Neely-Dorsey named a state Goodwill Ambassador


By Jason Collum


SALTILLO » Patricia Neely-Dorsey’s efforts to promote the many positive aspects of Mississippi have caught the attention of state leaders, and could lead to one of her poems officially representing the state.

The local author has earned accolades from the Legislature and the Governor’s office so far this year.

Patricia Neely-Dorsey. Sun Photo/Barry Honan

Patricia Neely-Dorsey. Sun Photo/Barry Honan

“In January, I received a resolution from the Mississippi House of Representatives commending my writings and work in promoting positive images of Mississippi,” Neely-Dorsey said. “It was introduced to the House by Representative Randy Boyd of Mantachie, and then voted on and passed by the House. During a visit to the capitol, I read poems from my books, Reflections of a Mississippi Magnolia and My Magnolia Memories and Musings before members of the House. In February the Governor named me as an official Goodwill Ambassador for the state.”

Being named a Goodwill Ambassador means a lot for the Tupelo native. What could come next, though, would be a dream come true. Neely-Dorsey’s poem, “Meet My Mississippi,” will soon be up for consideration as the official state poem.

“That would be an ultimate honor to truly be a permanent part of Mississippi history,” Neely-Dorsey said. “If selected, my poem would be an official symbol/emblem of the state, along with the state tree, state flower, state song, etc.”


 A long way from home

Neely-Dorsey spent many years away from her home state. First, she attended college in Boston, where she earned a Bachelor of Arts degree in psychology. Later, she worked for many years in Memphis. These years were a formative period for her in growing her desire to see the positives of Mississippi be given attention, and not just the negatives some in the nation want to focus on.

“When I was in college at Boston University, my nicknames were ‘Tupelo’ and ‘Mississippi,’ she said. “Everyone knew what most of my conversations would be about. I was constantly trying to dispel some of the many misconceptions and misunderstandings regarding our state and region.”

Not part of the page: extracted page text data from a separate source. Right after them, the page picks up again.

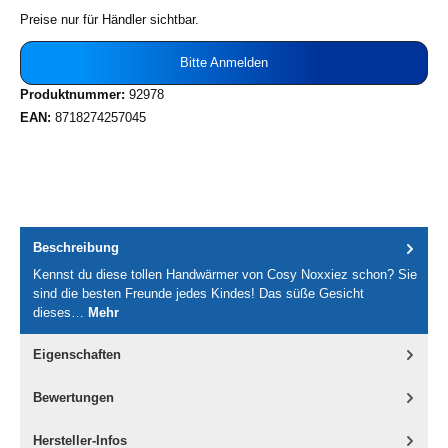
Preise nur für Händler sichtbar.
Bitte Anmelden
Produktnummer:
92978
EAN:
8718274257045
Beschreibung
Kennst du diese tollen Handwärmer von Cosy Noxxiez schon? Sie
sind die besten Freunde jedes Kindes! Das süße Gesicht
dieses…
Mehr
Eigenschaften
Bewertungen
Hersteller-Infos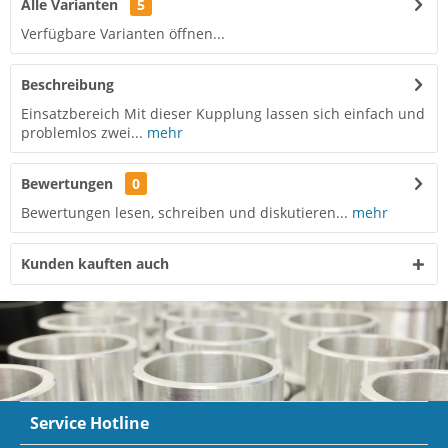
Alle Varianten
5
Verfügbare Varianten öffnen...
Beschreibung
Einsatzbereich Mit dieser Kupplung lassen sich einfach und
problemlos zwei...
mehr
Bewertungen
0
Bewertungen lesen, schreiben und diskutieren...
mehr
Kunden kauften auch
Service Hotline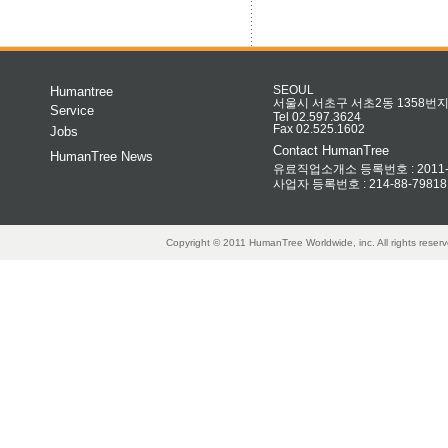
Humantree
SEOUL
서울시 서초구 서초2동 1358번지 
Service
Tel 02.597.3624
Fax 02.525.1602
Jobs
Contact HumanTree
HumanTree News
유료직업소개소 등록번호 : 2011-32
사업자 등록번호 : 214-88-79818
Copyright © 2011 HumanTree Worldwide, inc. All rights rese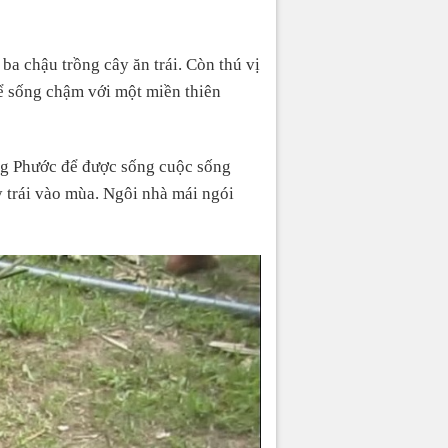
ba chậu trồng cây ăn trái. Còn thú vị
ể sống chậm với một miền thiên
ng Phước để được sống cuộc sống
y trái vào mùa. Ngôi nhà mái ngói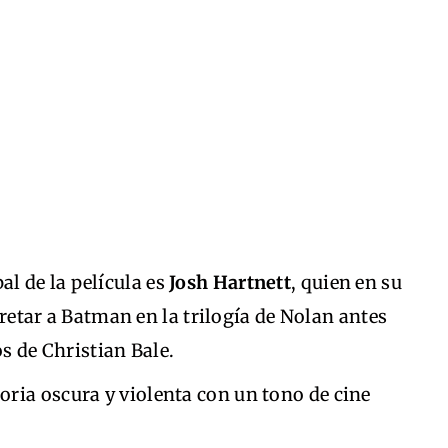
al de la película es
Josh Hartnett
, quien en su
etar a Batman en la trilogía de Nolan antes
s de Christian Bale.
oria oscura y violenta con un tono de cine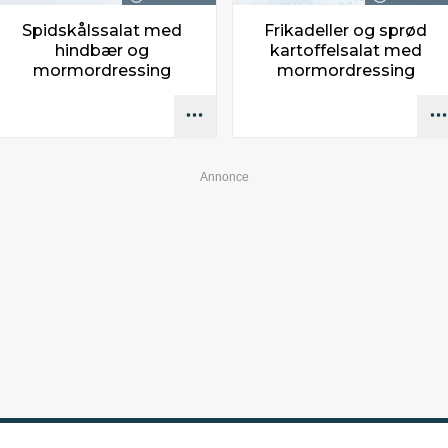
Spidskålssalat med
Frikadeller og sprød
hindbær og
kartoffelsalat med
mormordressing
mormordressing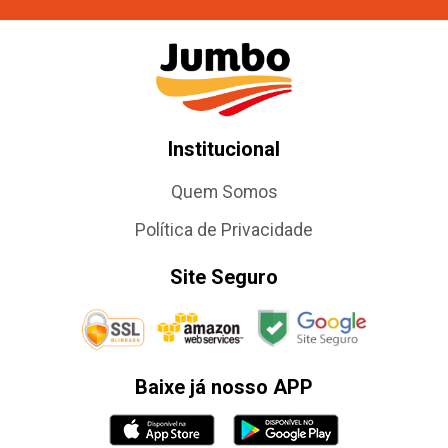
Institucional
Quem Somos
Política de Privacidade
Site Seguro
Baixe já nosso APP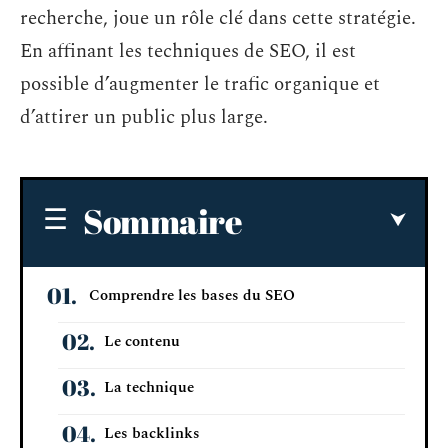
recherche, joue un rôle clé dans cette stratégie.
En affinant les techniques de SEO, il est
possible d’augmenter le trafic organique et
d’attirer un public plus large.
Sommaire
Comprendre les bases du SEO
Le contenu
La technique
Les backlinks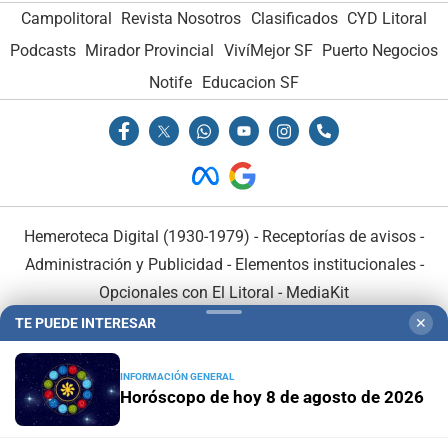
Campolitoral
Revista Nosotros
Clasificados
CYD Litoral
Podcasts
Mirador Provincial
VivíMejor SF
Puerto Negocios
Notife
Educacion SF
Hemeroteca Digital (1930-1979)
-
Receptorías de avisos
-
Administración y Publicidad
-
Elementos institucionales
-
Opcionales con El Litoral
-
MediaKit
TE PUEDE INTERESAR
✕
El Litoral es miembro de:
INFORMACIÓN GENERAL
Horóscopo de hoy 8 de agosto de 2026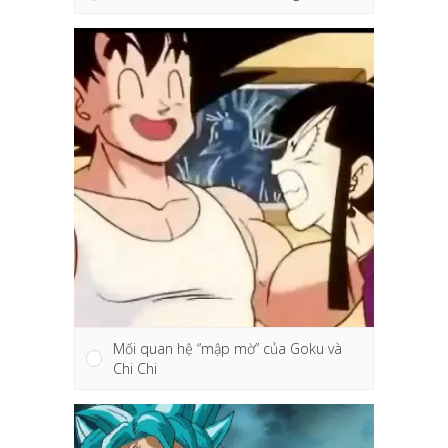
Mối quan hệ “mập mờ” của Goku và
Chi Chi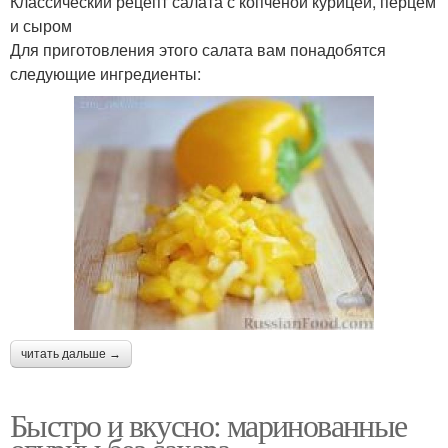
Классический рецепт салата с копченой курицей, перцем
и сыром
Для приготовления этого салата вам понадобятся
следующие ингредиенты:
читать дальше →
Быстро и вкусно: маринованные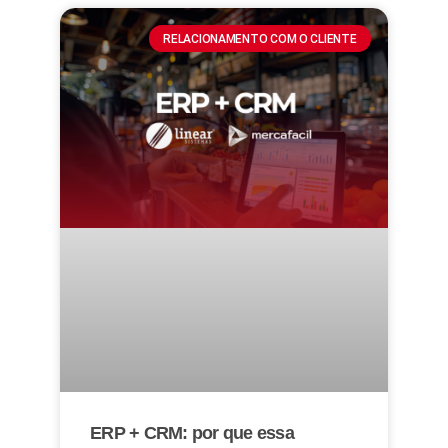
RELACIONAMENTO COM O CLIENTE
ERP + CRM: por que essa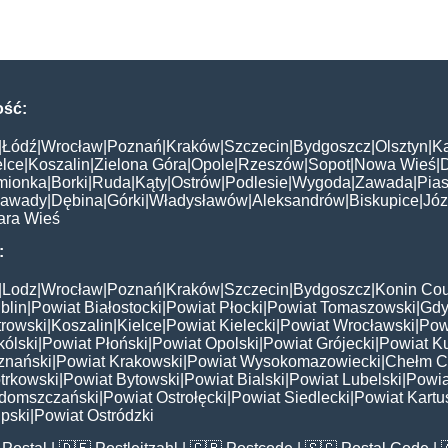
ość:
|
Łódź
|
Wrocław
|
Poznań
|
Kraków
|
Szczecin
|
Bydgoszcz
|
Olsztyn
|
K
elce
|
Koszalin
|
Zielona Góra
|
Opole
|
Rzeszów
|
Sopot
|
Nowa Wieś
|
mionka
|
Borki
|
Ruda
|
Kąty
|
Ostrów
|
Podlesie
|
Wygoda
|
Zawada
|
Pias
awady
|
Dębina
|
Górki
|
Władysławów
|
Aleksandrów
|
Biskupice
|
Jó
ara Wieś
:
|
Lodz
|
Wrocław
|
Poznań
|
Kraków
|
Szczecin
|
Bydgoszcz
|
Konin Cou
blin
|
Powiat Białostocki
|
Powiat Płocki
|
Powiat Tomaszowski
|
Gdy
trowski
|
Koszalin
|
Kielce
|
Powiat Kielecki
|
Powiat Wrocławski
|
Pow
ólski
|
Powiat Płoński
|
Powiat Opolski
|
Powiat Grójecki
|
Powiat K
znański
|
Powiat Krakowski
|
Powiat Wysokomazowiecki
|
Chełm C
trkowski
|
Powiat Bytowski
|
Powiat Bialski
|
Powiat Lubelski
|
Powia
domszczański
|
Powiat Ostrołęcki
|
Powiat Siedlecki
|
Powiat Kartu
pski
|
Powiat Ostródzki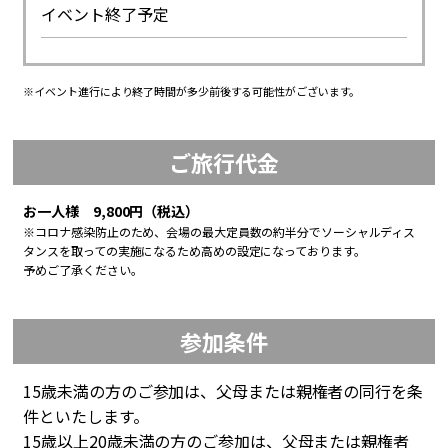
イベント終了予定
※イベント進行により終了時間が多少前後する可能性がございます。
ご旅行代金
お一人様 9,800円（税込）
※コロナ感染防止のため、会場の最大定員数の約半分でソーシャルディス
タンスを取っての実施になるため高めの設定になっております。
予めご了承ください。
参加条件
15歳未満の方のご参加は、父母または親権者の同行を条
件といたします。
15歳以上20歳未満の方のご参加は、父母または親権者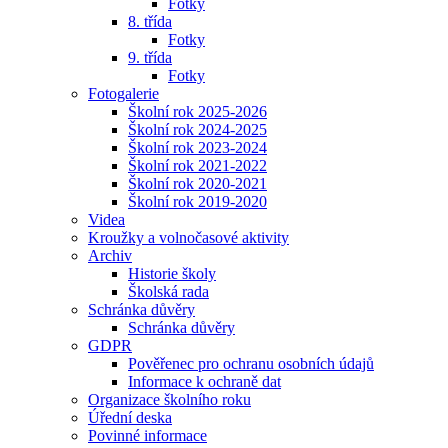
Fotky
8. třída
Fotky
9. třída
Fotky
Fotogalerie
Školní rok 2025-2026
Školní rok 2024-2025
Školní rok 2023-2024
Školní rok 2021-2022
Školní rok 2020-2021
Školní rok 2019-2020
Videa
Kroužky a volnočasové aktivity
Archiv
Historie školy
Školská rada
Schránka důvěry
Schránka důvěry
GDPR
Pověřenec pro ochranu osobních údajů
Informace k ochraně dat
Organizace školního roku
Úřední deska
Povinné informace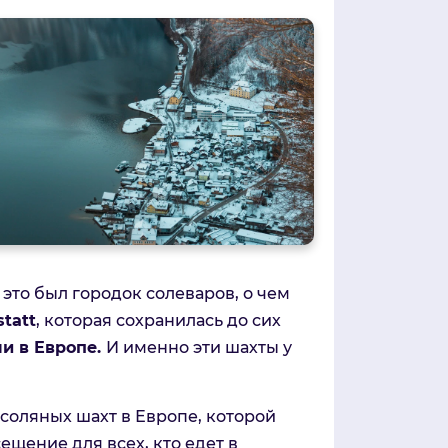
 это был городок солеваров, о чем
statt
, которая сохранилась до сих
и в Европе.
И именно эти шахты у
соляных шахт в Европе, которой
ещение для всех, кто едет в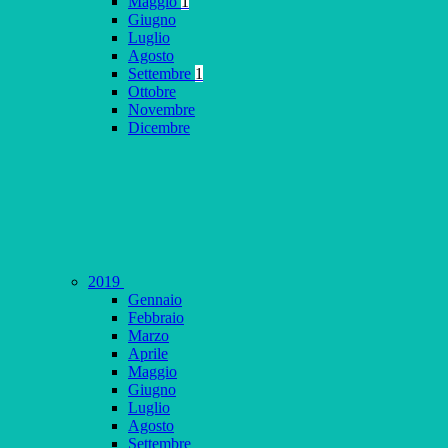
Maggio
1
Giugno
Luglio
Agosto
Settembre
1
Ottobre
Novembre
Dicembre
2019
Gennaio
Febbraio
Marzo
Aprile
Maggio
Giugno
Luglio
Agosto
Settembre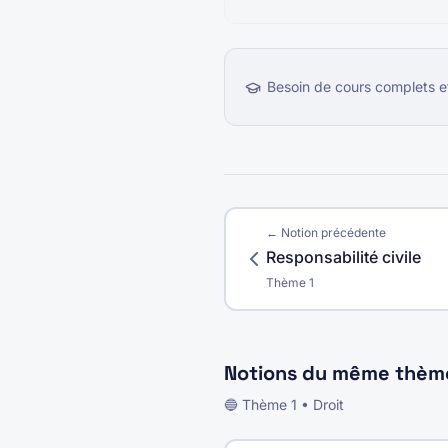
Besoin de cours complets e
← Notion précédente
Responsabilité civile
Thème
1
Notions du même thèm
🔵
Thème
1
•
Droit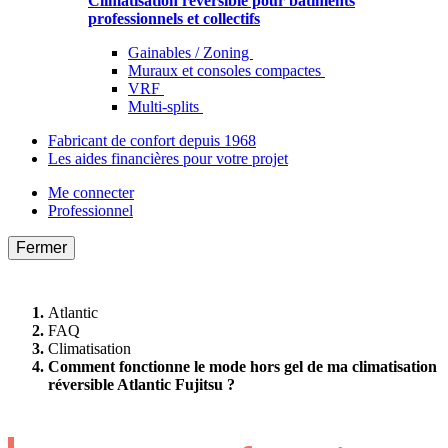
Climatisation réversible pour bâtiments
professionnels et collectifs
Gainables / Zoning
Muraux et consoles compactes
VRF
Multi-splits
Fabricant de confort depuis 1968
Les aides financières pour votre projet
Me connecter
Professionnel
Fermer
Atlantic
FAQ
Climatisation
Comment fonctionne le mode hors gel de ma climatisation
réversible Atlantic Fujitsu ?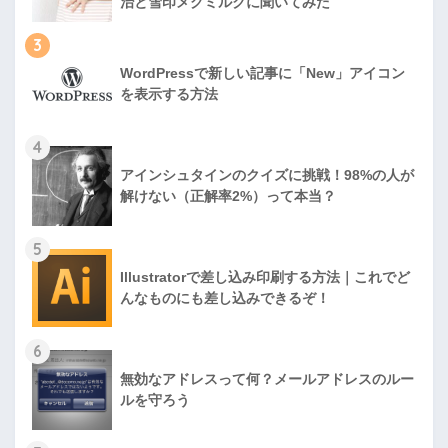
治と雪印メグミルクに聞いてみた
3
WordPressで新しい記事に「New」アイコン
を表示する方法
4
アインシュタインのクイズに挑戦！98%の人が
解けない（正解率2%）って本当？
5
Illustratorで差し込み印刷する方法｜これでど
んなものにも差し込みできるぞ！
6
無効なアドレスって何？メールアドレスのルー
ルを守ろう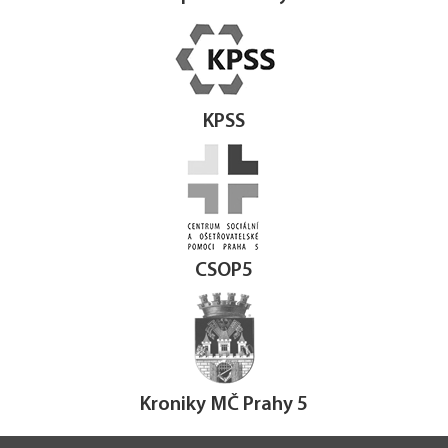
KPSS
CSOP5
Kroniky MČ Prahy 5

These experiences ultimately led to the writing of her books and poems.

“I spent almost 19 years in Memphis working in the metal health field,” she said. “I never really considered being a writer or published author at all. I wrote my very first poem February 14, 2007. I just woke up out of my sleep with a poem swirling around in my head. I got up and quickly scribbled it down. After that the poems just started to flow and flow.

In a few months, I had hundreds of poems. Most of the poems had the theme of my love for Mississippi and my love of the South.

“I published my first book Reflections of a Mississippi Magnolia – A Life In Poems in February 2008 and my second book, My Magnolia Memories adn Musings – In Poems in February 2012. Interest in the books lead to speaking engagements at schools, libraries, and civic organizations all over the state and region, with me carrying my message of a positive Mississippi and a positive southern experience.”

The positive word she has been spreading helps build her credentials as an ambassador.

“I have always considered myself an unofficial Goodwill ambassador for Mississippi long before I wrote my poems or received any recognition for it,” she said.